The latest: Biotech drug maker Zai Lab Ltd. (9688.HK; ZLAB.US) announced on Tuesday that one of its subsidiaries has obtained an exclusive license to develop and commercialize Seagen Inc.’s (SGEN.US) cervical cancer drug Tivdak in mainland China, Hong Kong, Macau and Taiwan for an upfront payment and sales milestone considerations totaling up to $293 million.

Looking up: China currently has about 110,000 new cervical cancer cases every year, providing a large pool of potential customers for Tivdak, which has already been approved for sale in the U.S.

Take Note: According to clinical studies cited in the announcement, 43% of patients who used the drug experienced serious adverse reactions, the most common of which were ileus, hemorrhage, pneumonia and peripheral neuropathy. Some 4% experienced fatal reactions such as septic shock, multisystem organ failure and sudden death.

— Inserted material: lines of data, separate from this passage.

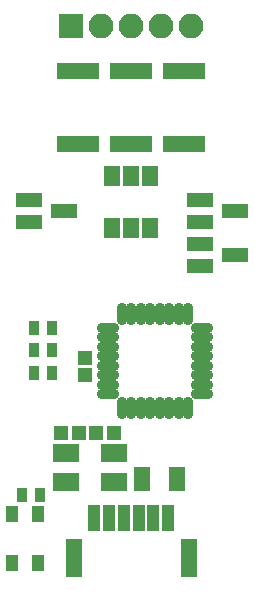
<source format=gts>
G04 #@! TF.FileFunction,Soldermask,Top*
%FSLAX46Y46*%
G04 Gerber Fmt 4.6, Leading zero omitted, Abs format (unit mm)*
G04 Created by KiCad (PCBNEW 4.0.7) date 07/18/18 10:51:39*
%MOMM*%
%LPD*%
G01*
G04 APERTURE LIST*
%ADD10C,0.100000*%
%ADD11R,1.000000X2.200000*%
%ADD12R,1.400000X3.200000*%
%ADD13O,1.900000X0.900000*%
%ADD14O,0.900000X1.900000*%
%ADD15R,1.400000X2.000000*%
%ADD16R,1.150000X1.200000*%
%ADD17R,2.100000X2.100000*%
%ADD18O,2.100000X2.100000*%
%ADD19R,0.900000X1.300000*%
%ADD20R,1.050000X1.450000*%
%ADD21R,1.200000X1.150000*%
%ADD22R,2.200000X1.600000*%
%ADD23R,2.300000X1.200000*%
%ADD24R,3.600000X1.400000*%
%ADD25R,1.400000X1.700000*%
G04 APERTURE END LIST*
D10*
D11*
X146875000Y-118825000D03*
X148125000Y-118825000D03*
X149375000Y-118825000D03*
X150625000Y-118825000D03*
X151875000Y-118825000D03*
X153125000Y-118825000D03*
D12*
X154850000Y-122175000D03*
X145150000Y-122175000D03*
D13*
X148000000Y-102700000D03*
X148000000Y-103500000D03*
X148000000Y-104300000D03*
X148000000Y-105100000D03*
X148000000Y-105900000D03*
X148000000Y-106700000D03*
X148000000Y-107500000D03*
X148000000Y-108300000D03*
D14*
X149200000Y-109500000D03*
X150000000Y-109500000D03*
X150800000Y-109500000D03*
X151600000Y-109500000D03*
X152400000Y-109500000D03*
X153200000Y-109500000D03*
X154000000Y-109500000D03*
X154800000Y-109500000D03*
D13*
X156000000Y-108300000D03*
X156000000Y-107500000D03*
X156000000Y-106700000D03*
X156000000Y-105900000D03*
X156000000Y-105100000D03*
X156000000Y-104300000D03*
X156000000Y-103500000D03*
X156000000Y-102700000D03*
D14*
X154800000Y-101500000D03*
X154000000Y-101500000D03*
X153200000Y-101500000D03*
X152400000Y-101500000D03*
X151600000Y-101500000D03*
X150800000Y-101500000D03*
X150000000Y-101500000D03*
X149200000Y-101500000D03*
D15*
X150900000Y-115500000D03*
X153900000Y-115500000D03*
D16*
X146100000Y-106700000D03*
X146100000Y-105200000D03*
D17*
X144920000Y-77140000D03*
D18*
X147460000Y-77140000D03*
X150000000Y-77140000D03*
X152540000Y-77140000D03*
X155080000Y-77140000D03*
D19*
X142250000Y-116800000D03*
X140750000Y-116800000D03*
D20*
X139925000Y-122575000D03*
X142075000Y-122575000D03*
X142075000Y-118425000D03*
X139925000Y-118425000D03*
D21*
X147050000Y-111600000D03*
X148550000Y-111600000D03*
X145550000Y-111600000D03*
X144050000Y-111600000D03*
D22*
X148500000Y-113300000D03*
X144500000Y-113300000D03*
X144500000Y-115700000D03*
X148500000Y-115700000D03*
D23*
X155800000Y-95550000D03*
X155800000Y-97450000D03*
X158800000Y-96500000D03*
X155800000Y-91850000D03*
X155800000Y-93750000D03*
X158800000Y-92800000D03*
X141300000Y-91850000D03*
X141300000Y-93750000D03*
X144300000Y-92800000D03*
D19*
X141750000Y-104600000D03*
X143250000Y-104600000D03*
X141750000Y-106500000D03*
X143250000Y-106500000D03*
X141750000Y-102700000D03*
X143250000Y-102700000D03*
D24*
X154500000Y-87100000D03*
X154500000Y-80900000D03*
X150000000Y-87100000D03*
X150000000Y-80900000D03*
X145500000Y-87100000D03*
X145500000Y-80900000D03*
D25*
X150000000Y-94200000D03*
X148400000Y-94200000D03*
X151600000Y-94200000D03*
X151600000Y-89800000D03*
X150000000Y-89800000D03*
X148400000Y-89800000D03*
M02*

</source>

Digging Deeper: Zai Lab is a pharmaceutical company that licenses other companies’ drugs for commercialization in China, with revenue coming from four main commercial therapies. Its partnership with Seagen is the latest plan using that model. However, the high cost of licensing has put the company in a difficult situation in recent years whereby the more revenue it generates, the greater its losses. To reverse the situation, Zai Lab’s management has shifted its strategy to add more self-developed drugs by hiring R&D staff and initiating clinical trials to strengthen its independent R&D capability. 

Market Reaction: Zai Lab’s shares sank on Wednesday, closing 2.2% lower at HK$29.55 at the midday break. It currently trades near the lower end of its 52-week range.